I found a couple of posts on www.AmishAmerica.com, an excellent website for informative posts on the Amish, dealing with the size of Amish families.  AmishAmerica.com always provides sources for the information in their articles.  So read on to discover more about the size of Amish families!

Largest Amish family ever?

With an average of around seven children, Amish families are hefty by modern standards.  Farm families tend to be the biggest.  A dozen or more children is not rare.  But the largest Amish family ever?  Read on to learn about one possibility:

John Troyer, who lived near Kokomo, Indiana, had an unusually large family, perhaps the largest of all time among the Amish or Mennonites.  John was first married to Catherine Schrock who bore him twelve children.  Following her death he married her cousin Caroline (Schrock) Kendall, a young widow with two children.  John and Caroline in turn had seventeen additional children.  This made a total of 31 children.

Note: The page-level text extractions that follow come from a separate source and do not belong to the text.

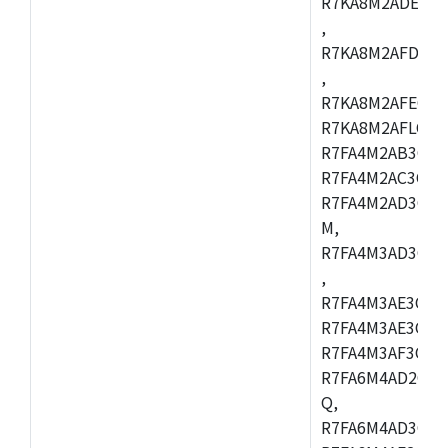
R7KA8M2ADECAC
,
R7KA8M2AFDCAB
,
R7KA8M2AFECAC
R7KA8M2AFLCAM
R7FA4M2AB3CNE
R7FA4M2AC3CNE
R7FA4M2AD3CNE
M,
R7FA4M3AD3CBQ
,
R7FA4M3AE3CBM
R7FA4M3AE3CFP
R7FA4M3AF3CBQ
R7FA6M4AD2CBM
Q,
R7FA6M4AD3CFB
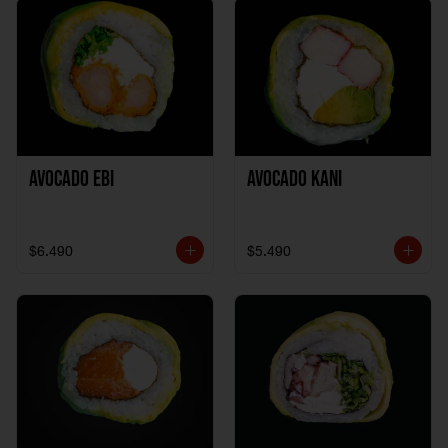
Avocado Ebi
Avocado Kani
$6.490
$5.490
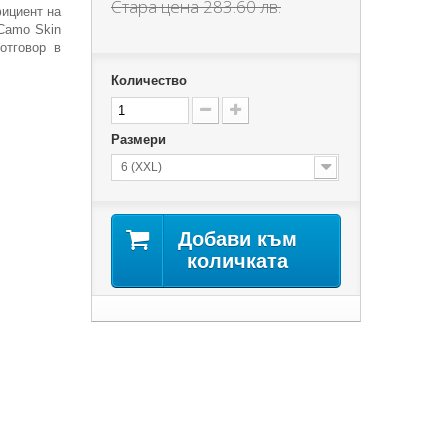
Стара цена
283.60 лв.
фициент на
 Camo Skin
отговор в
Количество
Размери
6 (XXL)
Добави към
количката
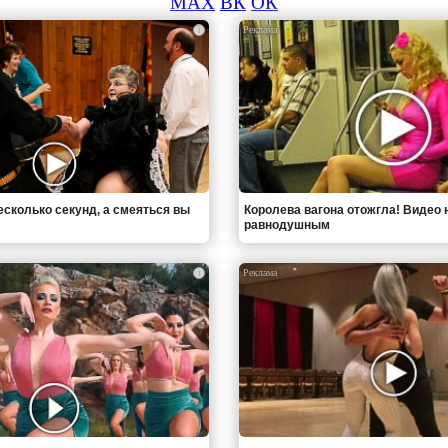
MAX
ВК
ОК
i
есколько секунд, а смеяться вы
Королева вагона отожгла! Видео 
равнодушным
i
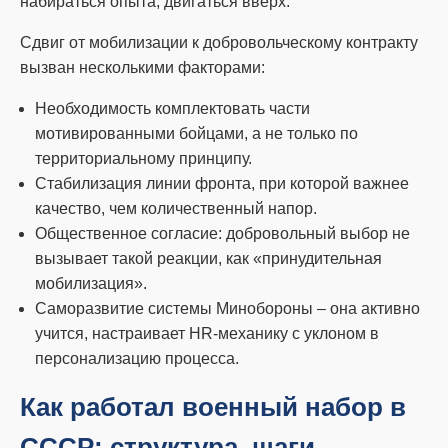
набираться опыта, двигаться вверх.
Сдвиг от мобилизации к добровольческому контракту
вызван несколькими факторами:
Необходимость комплектовать части
мотивированными бойцами, а не только по
территориальному принципу.
Стабилизация линии фронта, при которой важнее
качество, чем количественный напор.
Общественное согласие: добровольный выбор не
вызывает такой реакции, как «принудительная
мобилизация».
Саморазвитие системы Минобороны – она активно
учится, настраивает HR-механику с уклоном в
персонализацию процесса.
Как работал военный набор в
СССР: структура, шаги,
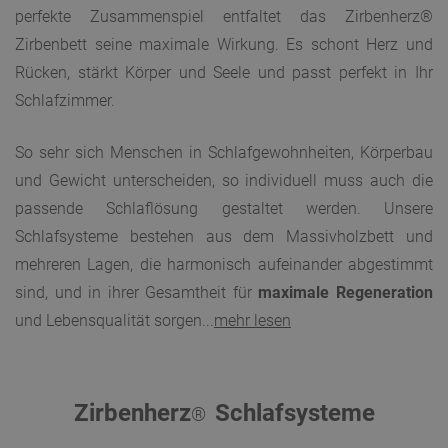
perfekte Zusammenspiel entfaltet das Zirbenherz®
Zirbenbett seine maximale Wirkung. Es schont Herz und
Rücken, stärkt Körper und Seele und passt perfekt in Ihr
Schlafzimmer.
So sehr sich Menschen in Schlafgewohnheiten, Körperbau
und Gewicht unterscheiden, so individuell muss auch die
passende Schlaflösung gestaltet werden. Unsere
Schlafsysteme bestehen aus dem Massivholzbett und
mehreren Lagen, die harmonisch aufeinander abgestimmt
sind, und in ihrer Gesamtheit für
maximale Regeneration
und Lebensqualität sorgen...
mehr lesen
Zirbenherz
Schlafsysteme
®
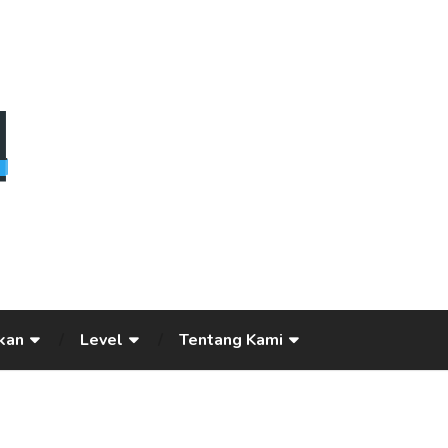
kan
Level
Tentang Kami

No word on whether John needed name tags to keep track of them all.

(Source:  Joseph Stoll, “Amish and Mennonite Family Names”, Family Life, March 1969)

 

How many children does an average Amish family have?

Amish families are large, with 6-7 and even up to 9 children on average

In contrast to modern society, an Amish couple expects to have a large family, and an Amish woman often becomes pregnant shortly after her wedding.  Amish view children as gifts from God, and thus the use of contraception is frowned upon.

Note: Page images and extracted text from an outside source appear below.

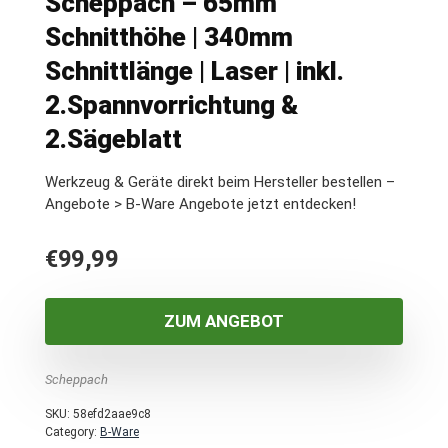
Scheppach – 65mm
Schnitthöhe | 340mm
Schnittlänge | Laser | inkl.
2.Spannvorrichtung &
2.Sägeblatt
Werkzeug & Geräte direkt beim Hersteller bestellen –
Angebote > B-Ware Angebote jetzt entdecken!
€
99,99
ZUM ANGEBOT
Scheppach
SKU:
58efd2aae9c8
Category:
B-Ware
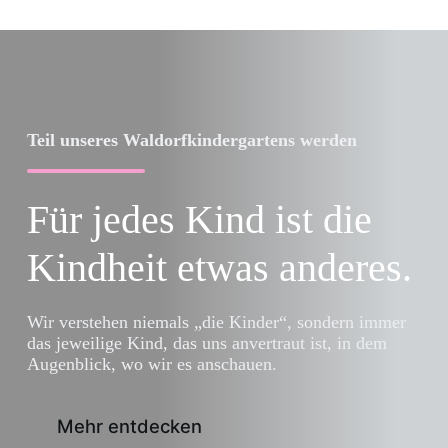
Teil unseres Waldorfkindergartens werden
Für jedes Kind ist die
Kindheit etwas anderes.
Wir verstehen niemals „die Kinder“, sondern immer
das jeweilige Kind, das uns anvertraut ist, in dem
Augenblick, wo wir es anschauen.
Mehr entdecken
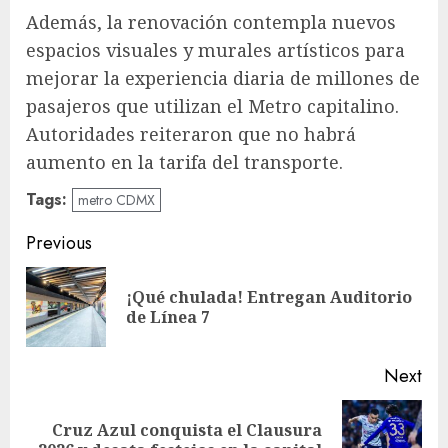
Además, la renovación contempla nuevos
espacios visuales y murales artísticos para
mejorar la experiencia diaria de millones de
pasajeros que utilizan el Metro capitalino.
Autoridades reiteraron que no habrá
aumento en la tarifa del transporte.
Tags:
metro CDMX
Post
Previous
navigation
¡Qué chulada! Entregan Auditorio
Pre
de Línea 7
pos
Next
Cruz Azul conquista el Clausura
Next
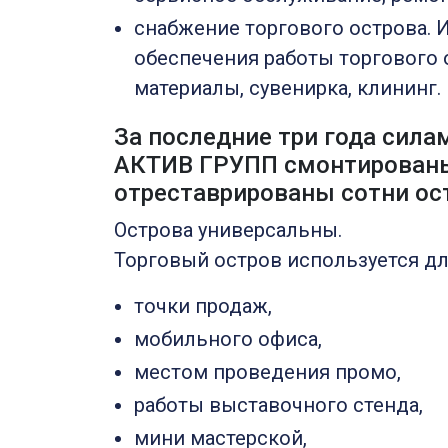
снабжение торгового острова.
обеспечения работы торгового 
материалы, сувенирка, клининг.
За последние три года сил
АКТИВ ГРУПП смонтированы
отреставрированы сотни ос
Острова универсальны.
Торговый остров используется дл
точки продаж,
мобильного офиса,
местом проведения промо,
работы выставочного стенда,
мини мастерской,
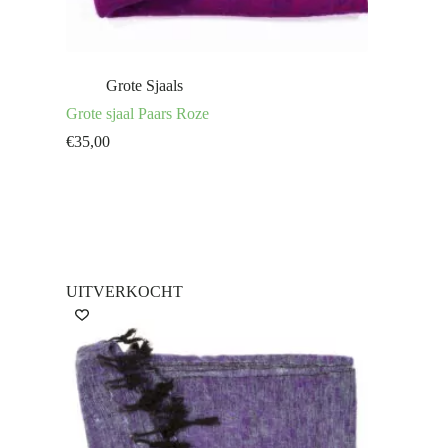
Grote Sjaals
Grote sjaal Paars Roze
€
35,00
UITVERKOCHT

However, birth control and other family planning methods may be practiced by some Amish, particularly in more progressive communities.  Yet Amish families remain large, with an agrarian tradition and a need for manual labor also supporting a high Amish birth rate.

Amish family size

Amish typically have between 6-8 children.  The number of children may vary by community, though 6 or 7 are often cited as averages for the Amish as a whole. 

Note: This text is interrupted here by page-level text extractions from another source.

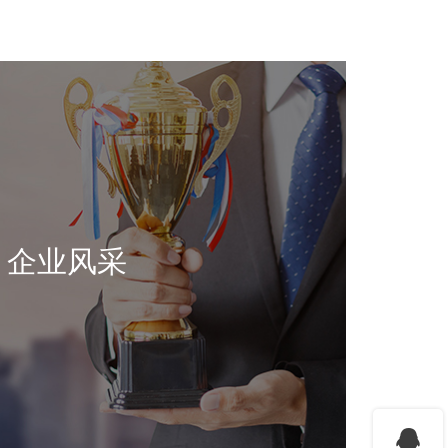
企业风采

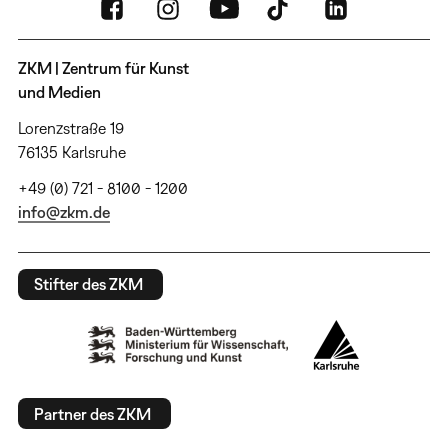
ZKM | Zentrum für Kunst
und Medien
Lorenzstraße 19
76135 Karlsruhe
+49 (0) 721 - 8100 - 1200
info@zkm.de
Stifter des ZKM
Partner des ZKM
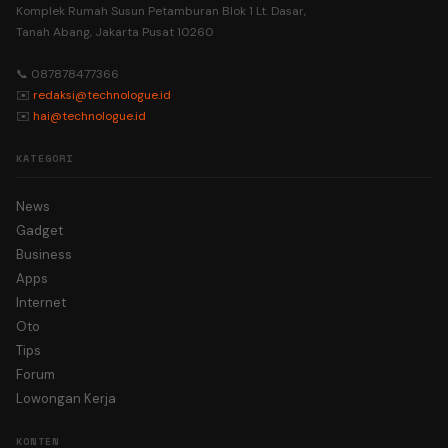
Komplek Rumah Susun Petamburan Blok 1 Lt. Dasar,
Tanah Abang, Jakarta Pusat 10260
📞 087878477366
✉️
redaksi@technologue.id
✉️
hai@technologue.id
KATEGORI
News
Gadget
Business
Apps
Internet
Oto
Tips
Forum
Lowongan Kerja
KONTEN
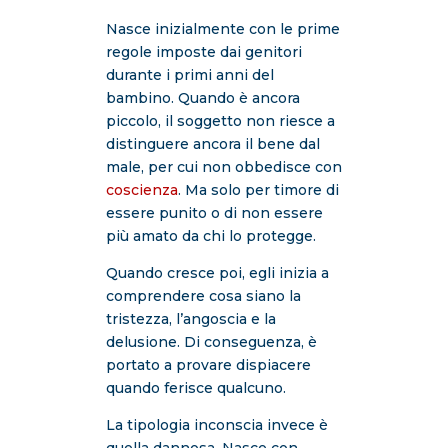
Nasce inizialmente con le prime
regole imposte dai genitori
durante i primi anni del
bambino. Quando è ancora
piccolo, il soggetto non riesce a
distinguere ancora il bene dal
male, per cui non obbedisce con
coscienza
. Ma solo per timore di
essere punito o di non essere
più amato da chi lo protegge.
Quando cresce poi, egli inizia a
comprendere cosa siano la
tristezza, l’angoscia e la
delusione. Di conseguenza, è
portato a provare dispiacere
quando ferisce qualcuno.
La tipologia inconscia invece è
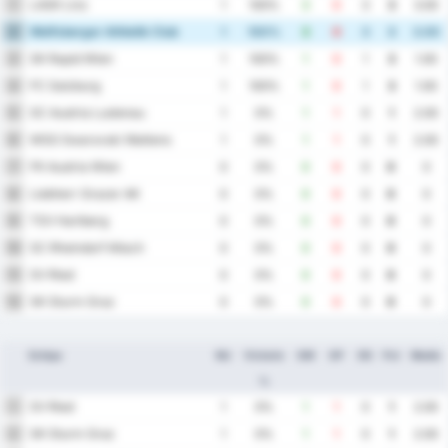
LASK Linz
1
1
100%
3
0
3
3
3.00
Wolfsberger Athletik Club
2
1
100%
3
0
3
3
3.00
SK Rapid Wien
3
1
100%
1
0
1
3
1.00
FC Salzburg
4
1
100%
1
0
1
3
1.00
SC Austria Lustenau
5
1
0%
1
1
0
1
2.00
WSG Swarovski Wattens
6
1
0%
1
1
0
1
2.00
FK Austria Wien
7
0
0%
0
0
0
0
0
Liebherr Grazer AK
8
0
0%
0
0
0
0
0
TSV Hartberg
9
0
0%
0
0
0
0
0
SC Rheindorf Altach
10
0
0%
0
0
0
0
0
SV Ried
11
0
0%
0
0
0
0
0
SK Sturm Graz
12
0
0%
0
0
0
0
0
Echipa
MJ
Victorie
GM
GP
DG
Pct
Medie
%
SV Ried
1
1
0%
1
1
0
1
2.00
SK Sturm Graz
2
1
0%
1
1
0
1
2.00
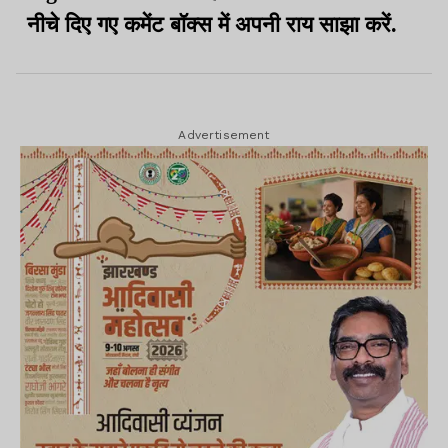
नीचे दिए गए कमेंट बॉक्स में अपनी राय साझा करें.
Advertisement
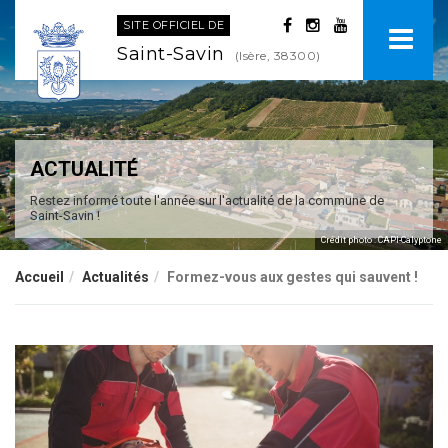
SITE OFFICIEL DE
Saint-Savin
(Isère, 38300)
ACTUALITÉ
Restez informé toute l'année sur l'actualité de la commune de
Saint-Savin !
Crédit photo : CAPI-Calyptone
Accueil
Actualités
Formez-vous aux gestes qui sauvent !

Nolt and Meyers note a range of family sizes among Amish in Indiana, for example, with the Kokomo community averaging only 6 children, the Elkhart-Lagrange community 7, both Allen and Daviess counties with 8, and the Swiss Amish settlement at Adams County with a whopping 9 children per family (Amish Patchwork, Meyers and Nolt). 

A study by Hurst and McConnell found an average family size in Holmes County, Ohio of 5 children, though this figure includes families which have not completed their fertility cycle, and thus would be lower than one taking into account only completed families (Amish Paradox, Hurst and McConnell).

 However, due to varying factors which may include a shift away from farm work and greater openness among some Amish to family planning, Amish family sizes have in fact dipped slightly in some communities.